Wednesday, January 25, 2012

day job, exhibitions edition

Four new exhibitions open tonight at the Frost Art Museum at FIU, including Metropole/Colony: Africa and Italy. I curated the show with Jon Mogul of the Wolfsonian-FIU. The exhibit uses materials from the Wolfsonian collections to explore the relationship between material culture (all of the physical and visual stuff a society produces) in Italy and its colonies during the 1930s. I'm particularly interested in the relationship between Italy and its African colonies: Ethiopia, Eritrea, Somalia and Libya.
[update: photos from the opening]

Four labels in the exhibition were guest written by friends who are experts in Italian culture during the Fascist era, including Mia Fuller, Jennie Hirsh, Stephanie Malia Hom and Michelangelo Sabatino. The Wolfsonian Teaching Gallery at the Frost (funded by a grant from the Mellon Foundation) is a relatively small room, so we had to reduce the amount of material on display, and cull down the exhibit label texts. Nonetheless, I am really happy with how the show turned out.
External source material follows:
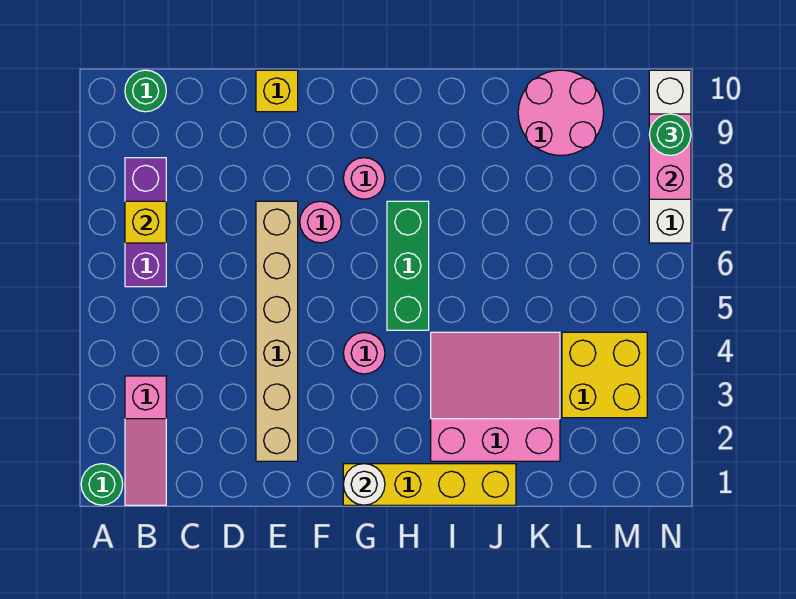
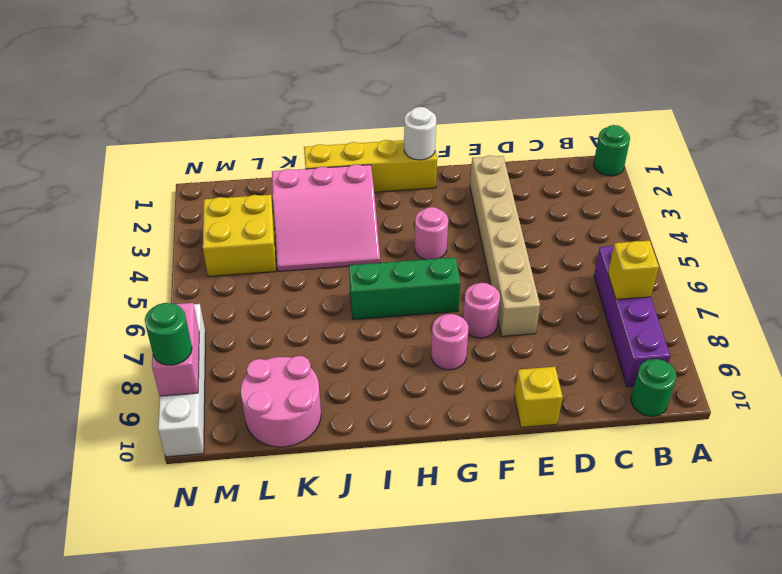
pink slope B1:B3 level 1 top 3 -> none
purple brick B6:B8 level 1 -> purple brick B6:B9 level 1
green brick H5:H7 level 1 -> green brick G6:I6 level 1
Tonight's opening runs from 6-9. I will also give a gallery talk at the Frost on February 1 at 6pm.

Here is the main panel text, which appears on the display case I built with Eric Peterson (and which is meant to evoke the stele that appeared in seemingly every Italian exhibition after 1935):

Metropole/Colony: Africa and Italy examines the central role African colonization played in shaping Italian national identity during the Fascist era (1922–1943). Colonization was integral, rather than peripheral, to efforts by the government  to forge a social and cultural consensus nationwide, and drew in the enthusiastic participation of artists, writers, and corporate interests. The modern sense of what it means to be Italian was shaped by the political demands of Benito Mussolini’s regime, in relation to an expanding empire that included Arabs, Africans, Greeks and Albanians. This included large-scale resettlement programs that relocated Italians to new cities and hamlets in Italy and its African colonies, usually to work as farmers in newly reclaimed land.

Drawn from the collection of The Wolfsonian–Florida International University, the exhibition explores how material and visual culture, ranging from children’s games to the construction of new cities, served to reinforce the growing cultural connection between the metropole (the Italian mainland) and the African colonies of Libya, Ethiopia, Eritrea and Somalia. And it investigates links between the Fascist state’s attempts to bring colonial territories under its control and parallel campaigns to reorder Italy itself. The 1935 invasion of Ethiopia (and subsequent occupation of Albania and the Greek Dodecanese Islands) expanded an empire that included the colonies of Eritrea (first settled in 1890), Somalia (1888) and Libya (formed in 1934 from two colonies, Tripolitania and Cyrenaica, taken from the Ottomans in 1911).